■ Problem to work on: Note each line of the entries that includes "round". Then copy those lines.

►

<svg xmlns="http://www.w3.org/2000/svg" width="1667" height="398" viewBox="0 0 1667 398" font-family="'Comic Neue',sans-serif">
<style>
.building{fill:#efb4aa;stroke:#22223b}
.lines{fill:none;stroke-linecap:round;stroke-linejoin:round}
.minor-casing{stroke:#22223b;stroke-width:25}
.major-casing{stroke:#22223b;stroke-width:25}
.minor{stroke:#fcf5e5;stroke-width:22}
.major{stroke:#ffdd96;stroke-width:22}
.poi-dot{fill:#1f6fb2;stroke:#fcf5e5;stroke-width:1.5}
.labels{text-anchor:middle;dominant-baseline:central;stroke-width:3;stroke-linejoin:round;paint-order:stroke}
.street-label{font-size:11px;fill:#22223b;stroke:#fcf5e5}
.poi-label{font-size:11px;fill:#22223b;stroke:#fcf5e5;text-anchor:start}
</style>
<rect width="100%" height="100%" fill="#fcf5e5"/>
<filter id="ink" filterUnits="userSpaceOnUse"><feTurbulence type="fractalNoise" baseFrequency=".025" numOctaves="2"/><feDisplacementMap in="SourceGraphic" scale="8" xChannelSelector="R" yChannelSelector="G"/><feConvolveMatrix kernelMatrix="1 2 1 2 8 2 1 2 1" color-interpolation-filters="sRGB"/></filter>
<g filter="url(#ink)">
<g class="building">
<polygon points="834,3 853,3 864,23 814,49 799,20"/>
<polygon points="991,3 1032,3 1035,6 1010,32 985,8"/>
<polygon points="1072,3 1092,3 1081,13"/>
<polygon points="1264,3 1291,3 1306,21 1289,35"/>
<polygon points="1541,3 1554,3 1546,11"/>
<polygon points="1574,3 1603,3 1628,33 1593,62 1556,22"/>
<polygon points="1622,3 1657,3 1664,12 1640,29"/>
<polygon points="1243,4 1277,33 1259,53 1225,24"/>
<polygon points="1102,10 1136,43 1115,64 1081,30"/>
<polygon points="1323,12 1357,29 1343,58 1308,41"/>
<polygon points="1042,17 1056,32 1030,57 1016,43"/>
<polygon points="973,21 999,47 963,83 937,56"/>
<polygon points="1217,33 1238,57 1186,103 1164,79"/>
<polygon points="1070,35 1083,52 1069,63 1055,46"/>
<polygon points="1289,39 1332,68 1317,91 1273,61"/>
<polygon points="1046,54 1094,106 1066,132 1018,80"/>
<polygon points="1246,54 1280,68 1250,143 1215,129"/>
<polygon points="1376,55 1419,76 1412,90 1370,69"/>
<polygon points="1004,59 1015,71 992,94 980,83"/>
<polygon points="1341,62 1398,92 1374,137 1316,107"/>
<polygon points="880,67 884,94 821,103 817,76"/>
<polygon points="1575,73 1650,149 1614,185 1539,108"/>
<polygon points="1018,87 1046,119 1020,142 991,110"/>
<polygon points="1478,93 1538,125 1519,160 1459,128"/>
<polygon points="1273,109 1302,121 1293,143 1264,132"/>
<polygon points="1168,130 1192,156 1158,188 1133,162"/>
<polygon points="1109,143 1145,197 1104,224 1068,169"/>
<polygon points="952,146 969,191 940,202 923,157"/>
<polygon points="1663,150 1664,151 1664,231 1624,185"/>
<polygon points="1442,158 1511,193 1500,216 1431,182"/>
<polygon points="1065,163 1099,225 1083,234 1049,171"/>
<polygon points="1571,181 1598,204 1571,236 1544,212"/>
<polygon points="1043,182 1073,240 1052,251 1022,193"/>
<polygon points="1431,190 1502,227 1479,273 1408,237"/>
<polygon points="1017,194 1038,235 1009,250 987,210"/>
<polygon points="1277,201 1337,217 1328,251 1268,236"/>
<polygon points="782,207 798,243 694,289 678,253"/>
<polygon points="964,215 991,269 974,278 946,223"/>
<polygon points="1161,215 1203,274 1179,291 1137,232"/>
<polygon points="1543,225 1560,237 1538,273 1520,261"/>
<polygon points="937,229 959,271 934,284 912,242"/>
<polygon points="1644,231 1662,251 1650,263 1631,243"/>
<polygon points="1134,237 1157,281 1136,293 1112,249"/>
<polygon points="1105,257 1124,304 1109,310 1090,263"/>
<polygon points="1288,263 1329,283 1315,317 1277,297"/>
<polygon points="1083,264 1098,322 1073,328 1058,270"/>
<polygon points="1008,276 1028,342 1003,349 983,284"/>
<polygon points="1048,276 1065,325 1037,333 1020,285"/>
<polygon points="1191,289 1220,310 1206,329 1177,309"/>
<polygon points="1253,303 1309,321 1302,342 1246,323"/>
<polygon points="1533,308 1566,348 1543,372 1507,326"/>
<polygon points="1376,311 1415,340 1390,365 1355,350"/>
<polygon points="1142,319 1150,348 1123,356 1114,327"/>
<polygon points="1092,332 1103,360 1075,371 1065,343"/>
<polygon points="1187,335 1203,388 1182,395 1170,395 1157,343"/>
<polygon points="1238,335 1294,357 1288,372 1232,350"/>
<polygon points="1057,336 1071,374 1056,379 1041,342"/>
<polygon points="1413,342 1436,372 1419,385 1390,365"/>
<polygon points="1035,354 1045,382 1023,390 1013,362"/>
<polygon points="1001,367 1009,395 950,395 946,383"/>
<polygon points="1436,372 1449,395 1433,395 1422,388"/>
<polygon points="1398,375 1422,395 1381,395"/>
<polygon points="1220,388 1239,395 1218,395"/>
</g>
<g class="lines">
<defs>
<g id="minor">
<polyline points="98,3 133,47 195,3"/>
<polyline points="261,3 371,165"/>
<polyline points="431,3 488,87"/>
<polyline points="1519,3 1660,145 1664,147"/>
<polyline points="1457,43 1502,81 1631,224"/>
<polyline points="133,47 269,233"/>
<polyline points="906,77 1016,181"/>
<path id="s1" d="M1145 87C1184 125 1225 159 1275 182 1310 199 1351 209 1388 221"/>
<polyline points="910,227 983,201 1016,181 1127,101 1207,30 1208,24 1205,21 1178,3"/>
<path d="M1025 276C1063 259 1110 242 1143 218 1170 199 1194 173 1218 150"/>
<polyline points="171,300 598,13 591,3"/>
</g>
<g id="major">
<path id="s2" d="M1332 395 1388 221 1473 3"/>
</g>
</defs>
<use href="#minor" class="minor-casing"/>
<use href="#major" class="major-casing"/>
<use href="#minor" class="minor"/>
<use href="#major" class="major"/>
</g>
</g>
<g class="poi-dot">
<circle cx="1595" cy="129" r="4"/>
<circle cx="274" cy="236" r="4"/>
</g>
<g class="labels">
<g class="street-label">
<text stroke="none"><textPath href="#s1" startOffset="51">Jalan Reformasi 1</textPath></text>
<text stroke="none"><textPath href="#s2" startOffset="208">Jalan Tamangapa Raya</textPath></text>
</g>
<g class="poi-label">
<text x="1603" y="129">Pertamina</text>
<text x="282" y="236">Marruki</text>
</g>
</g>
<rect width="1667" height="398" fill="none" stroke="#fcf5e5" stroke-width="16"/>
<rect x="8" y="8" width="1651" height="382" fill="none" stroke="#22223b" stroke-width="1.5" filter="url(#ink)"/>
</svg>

◄

■ Solved exercise:
.lines{fill:none;stroke-linecap:round;stroke-linejoin:round}
.labels{text-anchor:middle;dominant-baseline:central;stroke-width:3;stroke-linejoin:round;paint-order:stroke}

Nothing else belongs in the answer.